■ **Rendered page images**
........

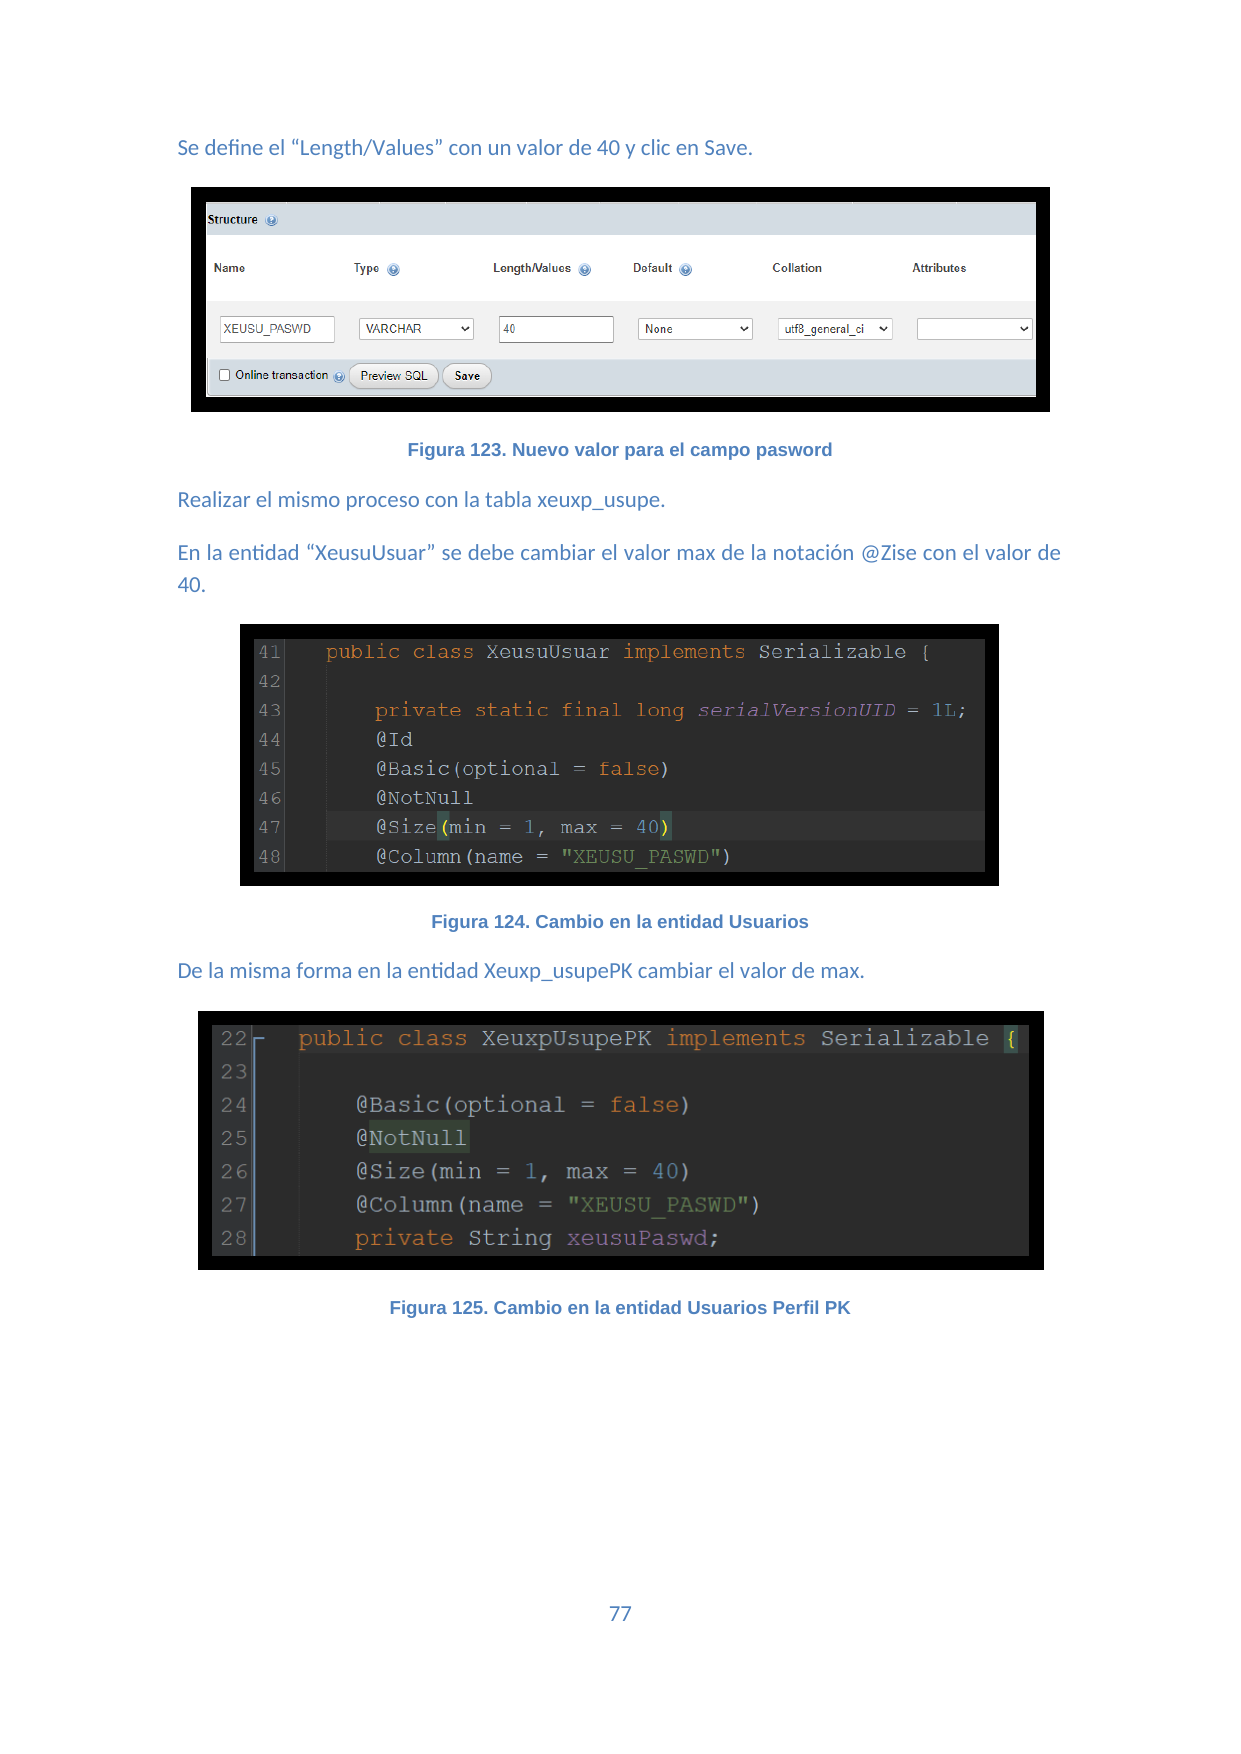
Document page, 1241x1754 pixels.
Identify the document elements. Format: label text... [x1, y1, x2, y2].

picture [254, 639, 985, 872]
text Realizar el mismo proceso con la tabla xeuxp_usupe. [177, 485, 1063, 513]
text Figura . Cambio en la entidad Usuarios Perfil PK [177, 1297, 1063, 1319]
text Se define el “Length/Values” con un valor de 40 y clic en Save. [177, 133, 1063, 161]
text En la entidad “XeusuUsuar” se debe cambiar el valor max de la notación @Zise con el valor de 40. [177, 538, 1063, 598]
picture [206, 202, 1036, 397]
picture [212, 1025, 1029, 1256]
text Figura . Nuevo valor para el campo pasword [177, 439, 1063, 461]
text De la misma forma en la entidad Xeuxp_usupePK cambiar el valor de max. [177, 956, 1063, 984]
text Figura . Cambio en la entidad Usuarios [177, 911, 1063, 932]
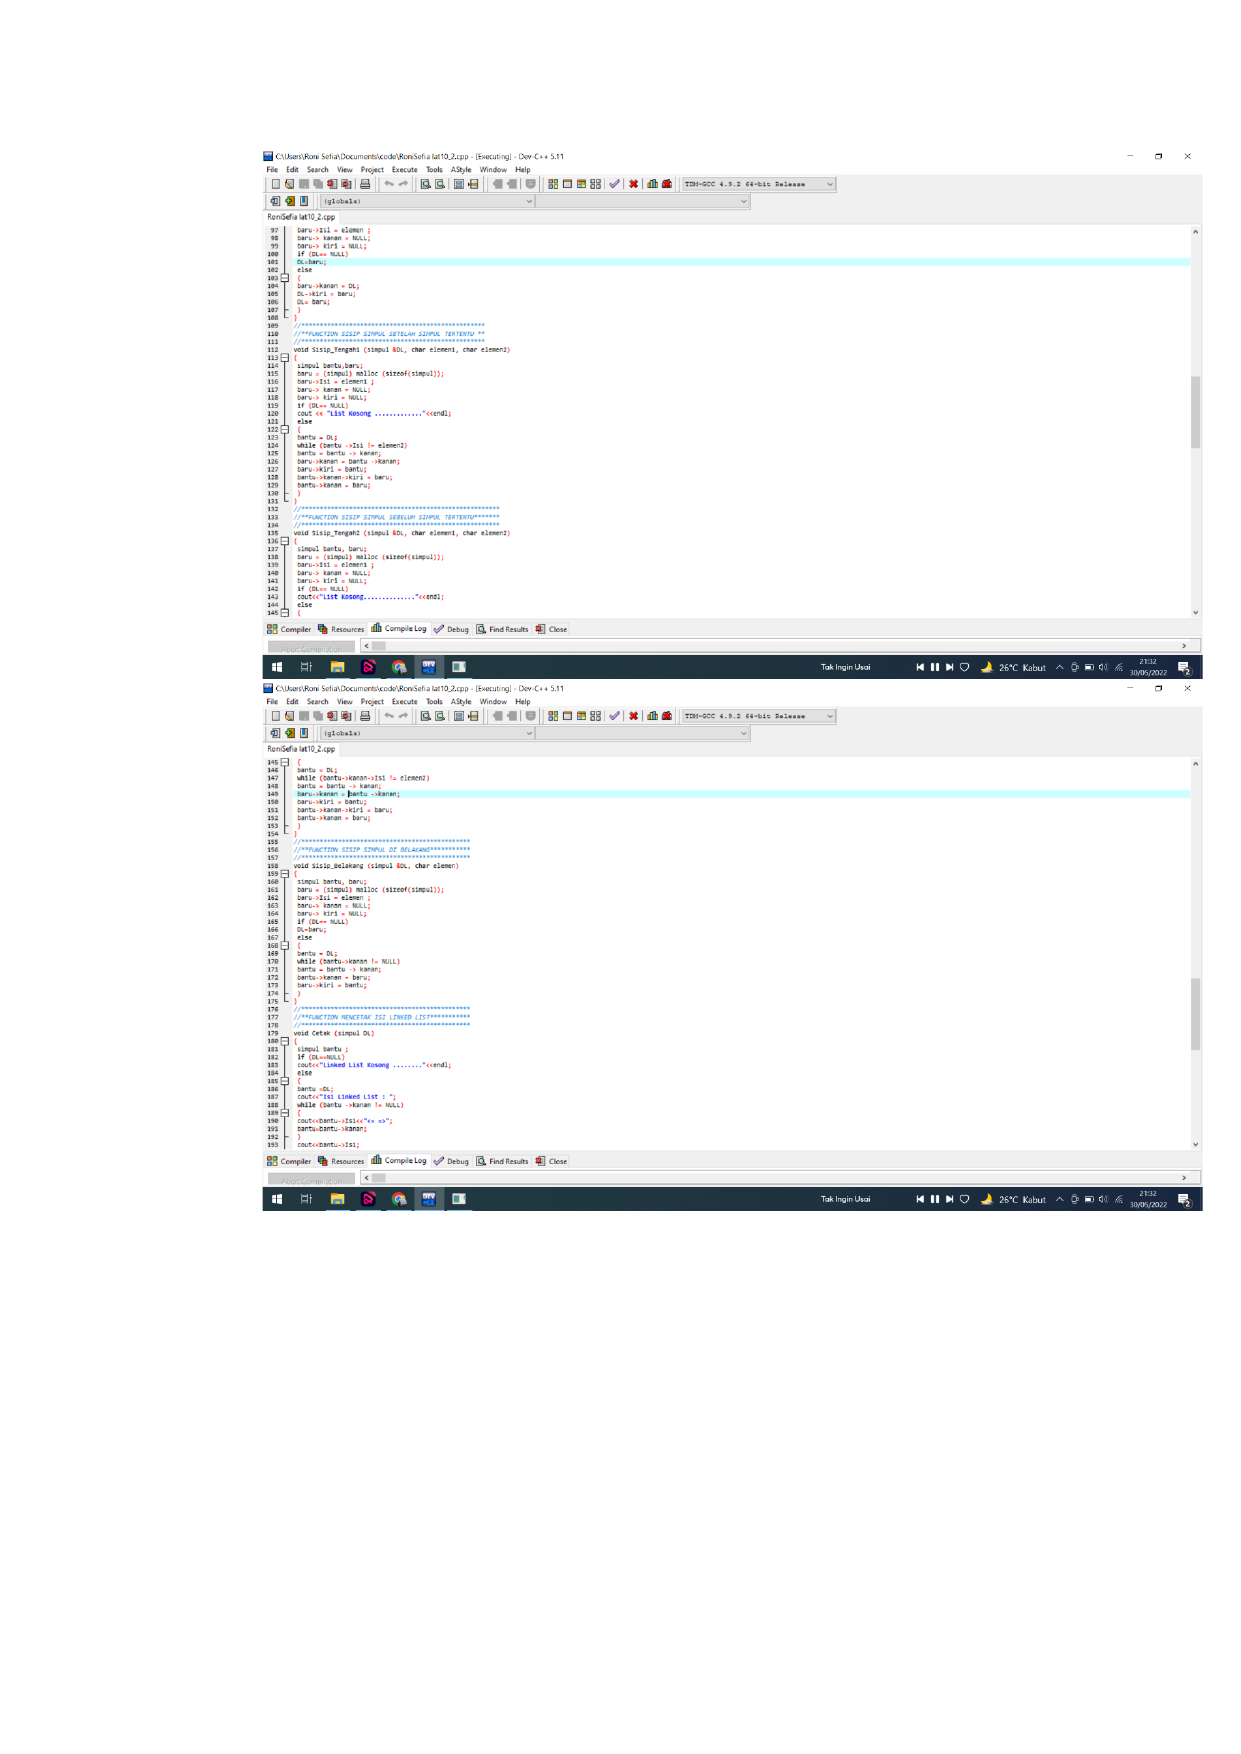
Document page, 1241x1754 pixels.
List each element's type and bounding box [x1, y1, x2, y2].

picture [262, 681, 1203, 1211]
picture [262, 150, 1203, 679]
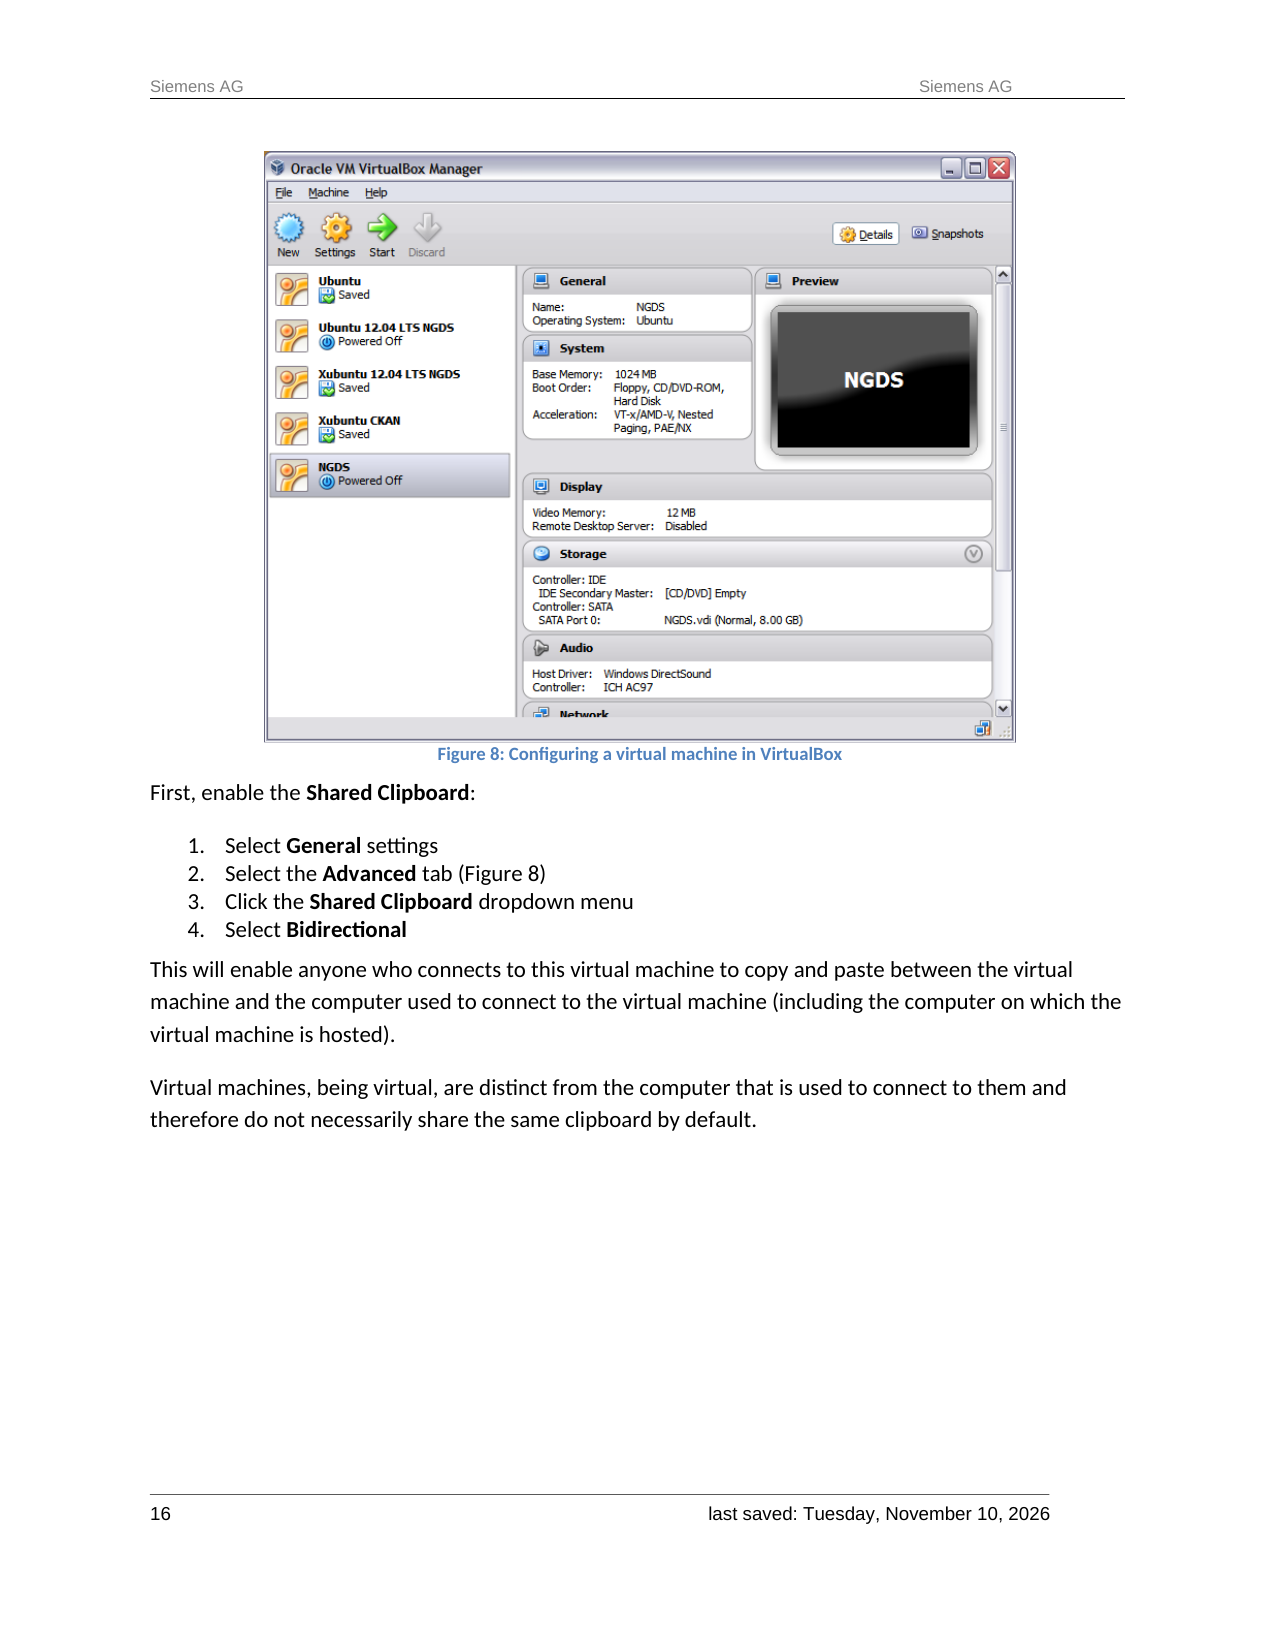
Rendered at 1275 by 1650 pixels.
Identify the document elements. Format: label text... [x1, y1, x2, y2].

list Select General settings [187, 831, 1125, 859]
list Select the Advanced tab (Figure 8) [187, 859, 1125, 887]
list Select Bidirectional [187, 915, 1125, 943]
text This will enable anyone who connects to this virtual machine to copy and paste between the virtual machine and the computer used to connect to the virtual machine (including the computer on which the virtual machine is hosted). [150, 955, 1125, 1048]
text First, enable the Shared Clipboard: [150, 151, 1125, 806]
list Click the Shared Clipboard dropdown menu [187, 887, 1125, 915]
picture [264, 151, 1016, 742]
text Virtual machines, being virtual, are distinct from the computer that is used to connect to them and therefore do not necessarily share the same clipboard by default. [150, 1073, 1125, 1133]
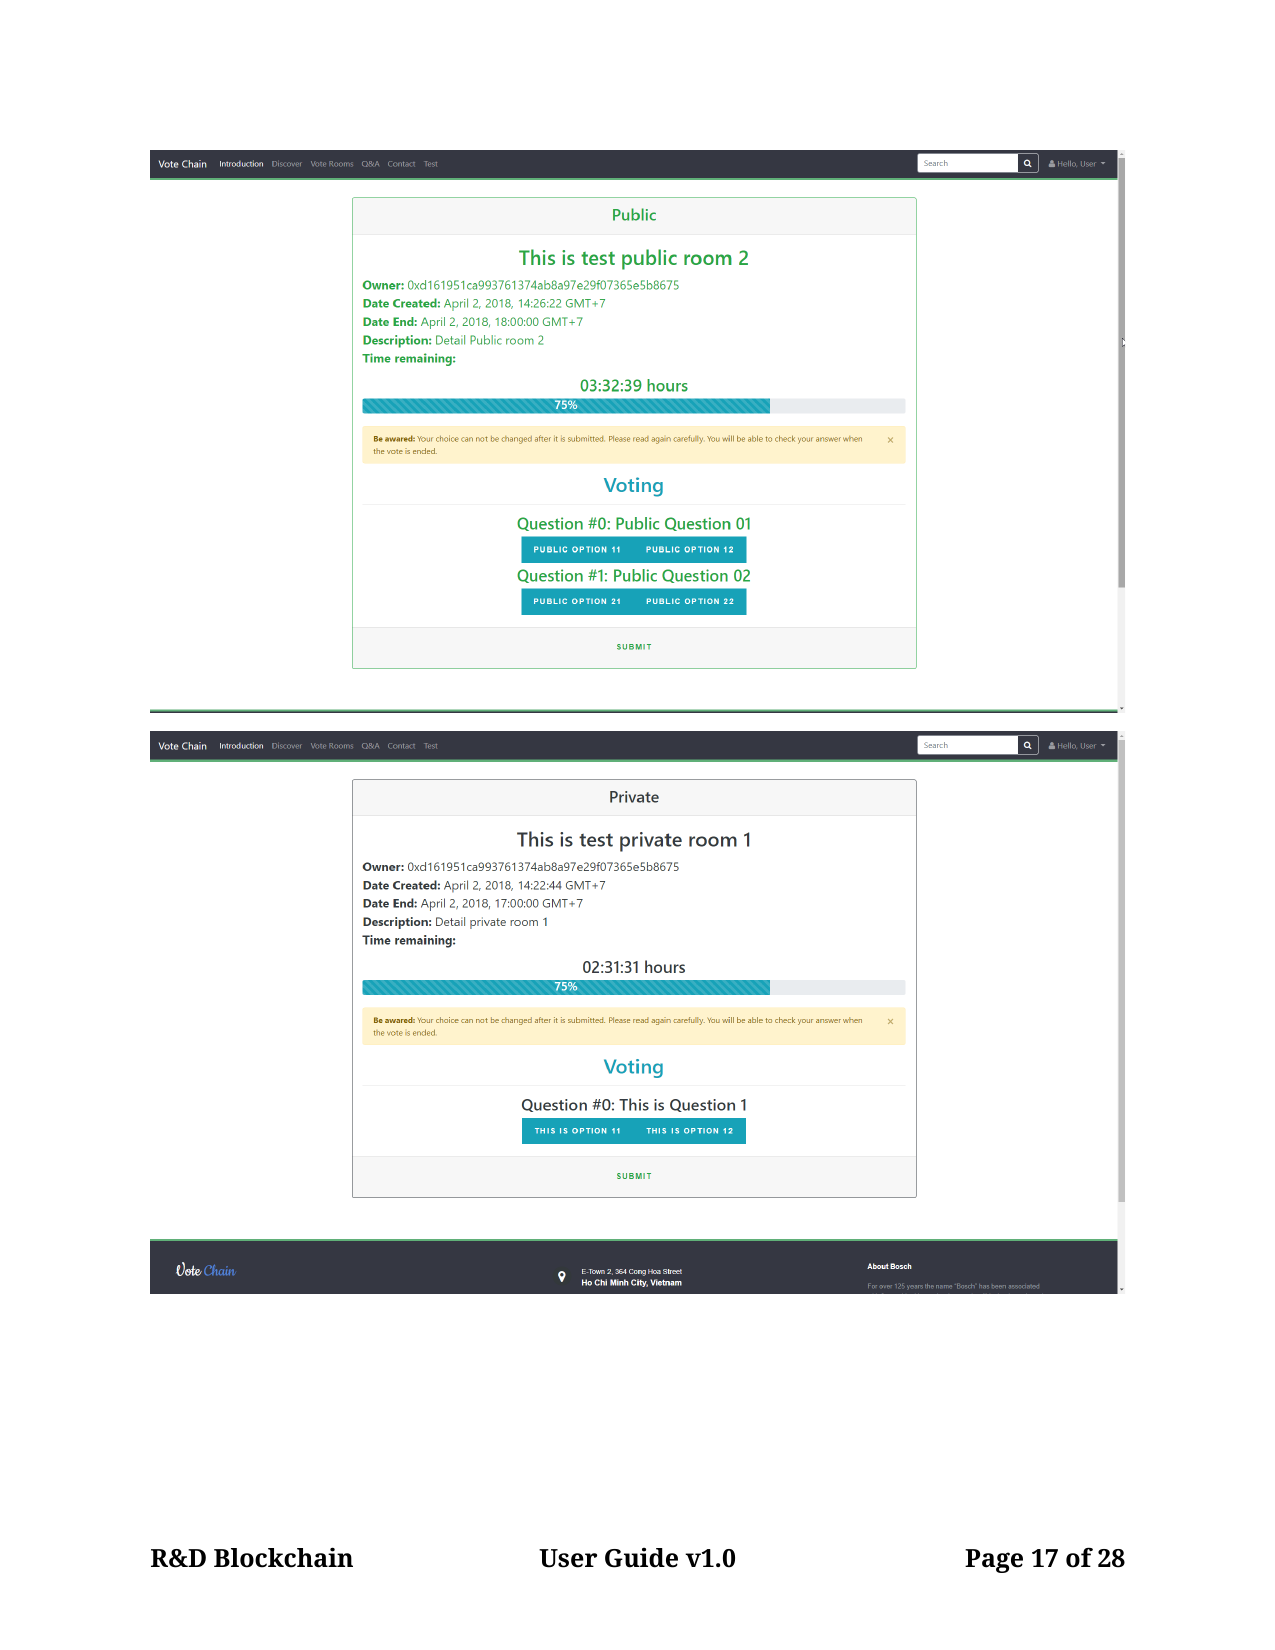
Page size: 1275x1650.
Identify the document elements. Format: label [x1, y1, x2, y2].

........

■ **ABOUT THIS EXERCISE**
This exercise asks for the data above to be given again exactly, without pictures.

■ **RESPONSE TO THIS EXERCISE**
Document page, 1241x1754 pixels.
Identify the document elements. Format: label text... [x1, y1, x2, y2].

picture [254, 639, 985, 872]
text Realizar el mismo proceso con la tabla xeuxp_usupe. [177, 485, 1063, 513]
text Figura . Cambio en la entidad Usuarios Perfil PK [177, 1297, 1063, 1319]
text Se define el “Length/Values” con un valor de 40 y clic en Save. [177, 133, 1063, 161]
text En la entidad “XeusuUsuar” se debe cambiar el valor max de la notación @Zise con el valor de 40. [177, 538, 1063, 598]
picture [206, 202, 1036, 397]
picture [212, 1025, 1029, 1256]
text Figura . Nuevo valor para el campo pasword [177, 439, 1063, 461]
text De la misma forma en la entidad Xeuxp_usupePK cambiar el valor de max. [177, 956, 1063, 984]
text Figura . Cambio en la entidad Usuarios [177, 911, 1063, 932]
Document page, 1241x1754 pixels.
List each element's type and bounding box [x1, y1, x2, y2].

picture [262, 681, 1203, 1211]
picture [262, 150, 1203, 679]
Rendered at 1275 by 1650 pixels.
Identify the document elements. Format: label text... [x1, y1, x2, y2].

list Select General settings [187, 831, 1125, 859]
list Select the Advanced tab (Figure 8) [187, 859, 1125, 887]
list Select Bidirectional [187, 915, 1125, 943]
text This will enable anyone who connects to this virtual machine to copy and paste between the virtual machine and the computer used to connect to the virtual machine (including the computer on which the virtual machine is hosted). [150, 955, 1125, 1048]
text First, enable the Shared Clipboard: [150, 151, 1125, 806]
list Click the Shared Clipboard dropdown menu [187, 887, 1125, 915]
picture [264, 151, 1016, 742]
text Virtual machines, being virtual, are distinct from the computer that is used to connect to them and therefore do not necessarily share the same clipboard by default. [150, 1073, 1125, 1133]
Page size: 1275x1650.
Identify the document elements. Format: label [x1, y1, x2, y2].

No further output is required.